* _PASSAGE GIVEN_

⁂

Using curios.IT

You can look at your data by using one of the 18 available data viewers. Each viewer is designed for a specific purpose (e.g. finding outliers, comparing groups etc.). You select the currently active viewer by choosing from the main menu which is displayed if you click on the eye.

Subset history

In most viewers you can select a data subset by clicking on some visual features in the chart. You will then see the average field values for the selected records on the right side (together with a selection of record labels below). If you want to make the selected records the current data set (drill down), you can click on the blue 'Selected' button on the left. If you want to make all BUT the selected records the current data set, you can click the 'NOT Selected' button. Each time you select a subset as the new current set, a button which will bring you back to the previous set will be added on the left (subset history).

Subset creation options

You can also create a subset of the records directly (buttons on the left side of the screen):

  • 'by Value' allows you to create a subset of records by specifying a selection rule (e.g. 'Performance'>5)
  • 'by Category' allows you to create a subset of records by selecting one or more categories (you have to select the category column first).
  • 'Typical' creates a subset from a fraction of the records which is close to the average of all records. The outliers which are far away from the average are removed.
  • 'Outliers' creates a subset from a fraction of records which are far from the average (outliers).
  • 'Add Category' adds a category column by applying one of the grouping methods. Each records is labelled with its corresponding group name (e.g. "Cluster 5")
  • 'Select columns' allows you to reduce the number of columns in the data set. This makes sense if you want to restrict the effect of algorithms (like clustering) to certain columns

Again you can jump back to a parent data set by clicking on a button in the subset history.

Grouping options

In most viewers data can be grouped in various ways:

  • ALL: no grouping, all records are put into a single group.
  • CLUST-SOM: SOM (self organizing maps) centroid based clustering. The number of clusters is chosen depending on the number of records but can be changed (dimensions of SOM grid). Clusters (or better SOM grid points) can be empty sometimes.
  • CLUST-KMEANS: k-Means centroid based clustering. The number of clusters can be specified.
  • CLUST-DBSCAN: DBSCAN density based clustering. Parameters can be specified.
  • CATEGORIES: group by a category column: all records with the same value for this column are put into the same group.
  • INTERVALS: group by the values of a numeric field. The value ranges for the groups are chosen in such a way that the groups contain approximately the same number of records.
  • HISTOGRAM: group by the values of a numeric field. The value ranges of the groups are equidistant (the full value range min-max is divided into 10 intervals).

Category colors

Each category in the main data set is assigned a color automatically. If there are many categories, the colors might be close together and therefore difficult to distinguish. If you have only a few categories in the currently active subset, you might want to let curios.IT define a new color table for the subset (with more separated colors). To do so, choose 'Category color set from' -> 'Subset'

⁂

* _GOALS_
[1] From the curios.IT guide, retype the passage between "You can also" and "average are removed.", inclusive.
[2] According to the curios.IT guide, into how many intervals does the HISTOGRAM grouping divide the full value range?
[3] Condense the paragraph of the curios.IT guide that begins "In most viewers you can select a data subset" into a short bulleted list that keeps its main facts.

* _DATA LINES_
⁂

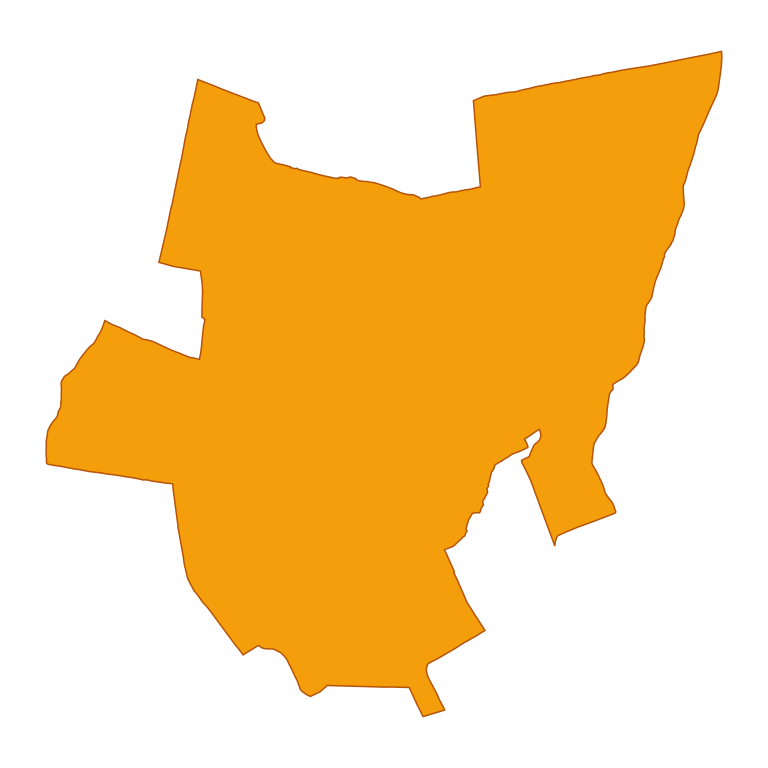 outline of Pogonesti, Vaslui, Romania
{"feature_id": "2599482B54891306865908", "entity_name": "Pogonesti", "entity_type": "district", "adm_level": 2, "iso_a3": "ROU", "parent_name": "Romania", "parent_adm1": "Vaslui", "projection": "orthographic", "projection_center": [27.531, 46.153], "detail": "fine", "context": "isolated", "style": "filled", "palette": "amber", "viewbox_px": 768, "rotation_deg": 0, "n_neighbors": 0, "source": "geoboundaries", "source_scale": "gbopen_adm2", "svg_char_len": 6036}
<svg xmlns="http://www.w3.org/2000/svg" viewBox="0 0 768 768"><path d="M243.1,654.9L258.2,645.5L258.7,645.6L261.9,647.8L263.9,648.4L266.2,648.8L268.5,649.0L271.5,648.8L273.4,649.1L275.8,650.2L279.8,652.3L280.8,652.6L283.0,654.8L285.3,657.5L286.4,658.8L287.6,660.9L288.8,663.6L290.2,666.2L295.9,678.2L297.7,681.6L298.1,683.5L299.4,686.4L300.2,689.4L302.3,691.7L307.9,695.4L310.5,696.4L320.0,691.8L327.3,685.5L384.7,687.1L391.0,687.0L409.2,687.5L417.6,705.7L420.3,710.8L422.4,715.5L423.0,716.6L444.5,710.1L444.6,709.8L442.4,705.2L441.8,704.4L440.8,702.0L439.8,700.7L439.1,699.2L436.9,693.9L434.0,688.5L433.0,686.3L431.4,683.7L428.3,677.6L427.4,675.0L426.7,672.3L426.4,670.4L426.4,668.1L427.2,665.9L427.7,664.1L431.1,661.9L438.3,658.3L457.2,647.2L460.7,644.7L464.1,642.7L476.9,635.5L485.0,630.4L475.0,615.0L466.8,602.0L464.7,596.9L456.5,578.2L453.7,572.7L454.4,572.0L454.2,571.3L444.6,549.8L446.1,549.1L453.2,546.3L455.1,544.7L460.8,539.2L461.9,538.6L462.5,537.2L464.8,536.0L465.5,533.6L467.1,531.0L465.9,529.3L467.3,523.9L468.8,519.6L472.5,513.2L477.1,512.7L479.5,512.8L480.8,510.4L480.9,508.6L482.5,506.1L483.4,505.3L482.7,501.2L484.7,498.1L487.6,492.3L486.9,488.6L488.2,486.7L488.6,485.5L488.2,484.1L489.0,482.2L489.6,481.3L489.6,479.8L491.6,471.9L492.9,470.5L493.5,468.9L494.3,468.0L494.2,467.1L495.3,464.5L496.6,463.9L502.3,460.6L504.1,459.2L508.5,456.8L510.1,455.5L512.2,454.2L515.8,452.7L519.0,451.7L526.7,448.0L527.9,447.5L527.8,446.5L526.8,443.5L525.7,441.1L524.6,439.9L524.5,439.3L528.2,436.7L537.0,430.7L539.2,429.2L539.5,429.5L540.6,433.2L541.0,435.9L539.8,439.5L538.7,440.8L536.7,442.9L535.1,444.0L534.0,445.3L533.0,447.3L530.5,452.9L529.5,455.9L528.1,457.2L521.6,460.2L521.7,462.0L528.1,474.9L531.0,481.3L540.3,506.7L552.1,538.5L554.8,546.0L555.1,542.9L555.9,539.7L556.9,536.9L557.4,536.1L558.7,535.3L566.0,532.0L577.4,527.3L594.9,520.9L614.9,513.2L615.8,512.0L614.0,506.5L612.7,503.3L611.2,501.1L607.4,496.4L605.5,493.3L604.7,491.4L603.9,488.0L603.0,485.4L597.6,473.7L592.4,464.6L591.9,463.4L591.9,462.0L592.7,453.8L593.8,445.1L594.1,443.9L594.9,442.2L597.6,437.6L599.2,435.2L601.0,433.2L603.1,430.4L604.3,428.5L605.2,426.4L605.9,422.9L606.8,415.7L607.2,408.6L609.3,395.0L609.8,393.1L610.6,391.9L612.3,390.1L613.2,388.9L612.6,384.3L613.8,383.9L617.7,381.2L622.7,378.5L625.5,376.2L630.0,372.1L631.7,370.1L634.9,366.8L637.0,364.4L637.9,362.9L638.6,361.1L639.9,355.5L642.7,347.6L643.8,343.4L644.3,340.9L644.3,338.5L644.0,336.8L644.3,331.2L644.0,328.3L644.3,325.8L644.7,323.3L645.1,320.0L644.9,316.5L645.5,310.5L645.9,307.1L646.5,305.4L649.9,300.6L651.0,298.7L651.8,296.8L652.3,294.5L653.7,287.5L655.5,280.7L660.0,269.8L660.8,268.2L663.1,259.9L664.5,256.5L664.4,254.9L664.6,254.0L666.0,251.0L667.7,248.9L671.1,244.1L671.6,242.6L672.6,241.2L673.3,239.6L673.6,238.1L674.9,234.2L675.0,232.1L675.8,228.3L676.5,226.3L677.4,224.6L678.5,220.7L679.8,217.6L681.3,214.8L681.7,213.3L683.4,209.4L684.3,204.0L683.4,193.5L683.3,187.6L683.1,186.0L683.8,184.8L685.0,181.8L685.7,179.7L687.6,172.1L688.8,168.3L689.8,165.9L690.4,164.2L691.2,161.6L693.6,154.5L695.5,146.7L696.9,142.6L698.5,134.3L699.1,133.0L700.0,131.6L701.7,127.8L703.3,124.5L709.8,109.5L716.8,94.4L718.0,89.8L718.6,86.6L720.8,70.2L721.5,64.4L721.6,60.6L721.9,56.7L721.5,51.4L707.7,54.4L691.1,57.6L661.7,63.5L648.9,66.0L634.2,68.2L621.9,70.2L611.3,72.4L606.7,73.0L603.1,73.9L600.1,74.8L595.8,75.5L594.4,75.4L590.5,76.6L582.1,77.9L575.1,79.5L565.7,81.2L558.3,82.8L556.7,82.7L555.2,83.1L552.7,83.4L541.5,85.8L539.3,86.0L533.1,87.4L529.5,88.4L523.2,89.7L516.2,91.6L514.4,91.9L507.7,92.4L498.4,94.1L496.3,94.7L493.6,94.9L484.3,96.1L473.4,100.6L476.9,144.4L480.4,186.9L476.6,187.6L471.4,189.0L463.4,190.2L456.4,191.8L451.6,192.1L449.2,192.5L437.0,195.7L431.4,196.5L429.8,197.2L424.1,198.2L421.9,198.8L421.0,198.8L420.0,198.3L419.3,197.5L414.3,195.1L412.8,194.8L407.9,194.5L404.7,193.9L401.0,192.8L397.8,191.5L394.1,189.6L387.5,187.0L379.6,184.3L374.2,182.7L369.4,182.1L367.8,181.6L363.6,181.4L361.3,181.1L357.1,180.3L355.8,178.6L353.1,177.7L349.8,176.9L348.5,177.7L347.3,178.0L343.8,177.5L340.3,177.2L338.9,177.6L338.7,177.8L338.5,178.4L334.8,178.2L322.8,175.6L314.5,173.4L312.9,172.8L298.5,169.5L297.6,168.6L296.9,168.3L296.1,168.4L295.2,168.7L294.4,168.6L293.0,168.1L290.5,167.8L290.3,167.7L290.6,166.8L283.5,164.9L277.7,163.6L274.7,162.8L270.2,158.0L266.3,151.5L261.5,142.6L258.0,134.7L256.5,128.8L256.2,124.4L262.1,122.9L264.4,120.7L264.8,118.3L264.6,117.5L263.2,114.6L260.5,107.6L258.1,102.6L256.1,102.2L222.1,89.2L214.5,86.0L197.8,79.5L194.5,95.9L192.2,104.6L190.2,114.9L188.6,121.7L187.2,130.0L185.5,136.9L181.6,158.1L179.0,170.0L174.0,194.7L172.2,204.1L171.0,207.8L166.2,231.5L158.9,262.4L173.4,266.4L200.4,271.0L202.2,283.7L202.6,291.9L202.0,307.4L201.9,317.2L205.0,319.4L203.4,327.1L201.9,341.8L201.6,345.4L200.7,353.1L199.3,359.5L193.5,357.9L190.5,357.6L188.0,356.7L182.0,354.3L179.4,353.1L175.9,351.9L170.6,349.8L153.8,341.9L151.0,340.9L145.7,339.6L145.0,339.5L143.5,339.5L134.7,334.7L128.7,332.1L120.1,327.7L112.1,324.5L105.9,321.1L104.7,320.6L104.3,322.2L102.4,327.5L100.2,332.5L97.8,336.1L96.6,338.7L93.8,343.5L90.5,346.0L87.0,349.8L80.0,358.7L74.7,368.2L67.4,374.6L66.6,374.8L65.0,375.9L63.9,377.2L61.6,381.1L61.2,382.6L61.1,383.9L61.4,387.8L61.4,392.3L61.2,393.6L61.4,396.9L61.3,399.3L60.8,403.0L60.9,405.7L60.7,406.8L60.1,408.4L59.1,410.0L58.3,411.6L58.0,412.8L57.6,415.1L56.9,416.8L55.4,418.9L54.6,419.7L52.6,422.2L50.5,425.2L48.0,430.2L47.4,433.3L47.1,436.1L46.7,438.2L46.5,440.0L46.3,440.7L46.2,442.9L46.3,447.2L46.1,450.6L46.2,455.9L46.5,458.7L46.4,461.8L46.6,463.1L47.5,464.0L48.3,464.3L56.0,465.7L58.5,465.9L74.7,469.0L78.0,469.4L90.3,471.7L100.6,472.9L107.8,474.1L111.4,474.5L120.9,475.8L124.6,476.6L128.9,477.1L136.5,478.4L143.9,480.1L144.5,479.8L147.7,480.0L151.5,481.0L166.6,483.2L172.2,483.7L172.7,484.1L172.9,484.5L172.8,485.0L173.1,488.9L177.8,524.6L177.9,526.7L183.2,556.3L184.4,564.7L187.9,579.2L194.3,591.2L196.4,593.3L202.5,602.0L204.7,604.5L208.0,608.0L236.1,646.0L238.4,648.6L243.1,654.9Z" fill="#f59e0b" stroke="#b45309" stroke-width="1.5"/></svg>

⁂

* _SOLUTION SET_
[1]
You can also create a subset of the records directly (buttons on the left side of the screen):

  • 'by Value' allows you to create a subset of records by specifying a selection rule (e.g. 'Performance'>5)
  • 'by Category' allows you to create a subset of records by selecting one or more categories (you have to select the category column first).
  • 'Typical' creates a subset from a fraction of the records which is close to the average of all records. The outliers which are far away from the average are removed.

[2] 10 intervals.

[3]
- In most viewers, clicking visual features in the chart selects a data subset.
- The average field values for the selected records then appear on the right, with some record labels below them.
- The blue 'Selected' button on the left makes the selected records the current data set (drill down).
- The 'NOT Selected' button makes all but the selected records the current data set.
- Each new current set adds a button on the left that returns to the previous set (subset history).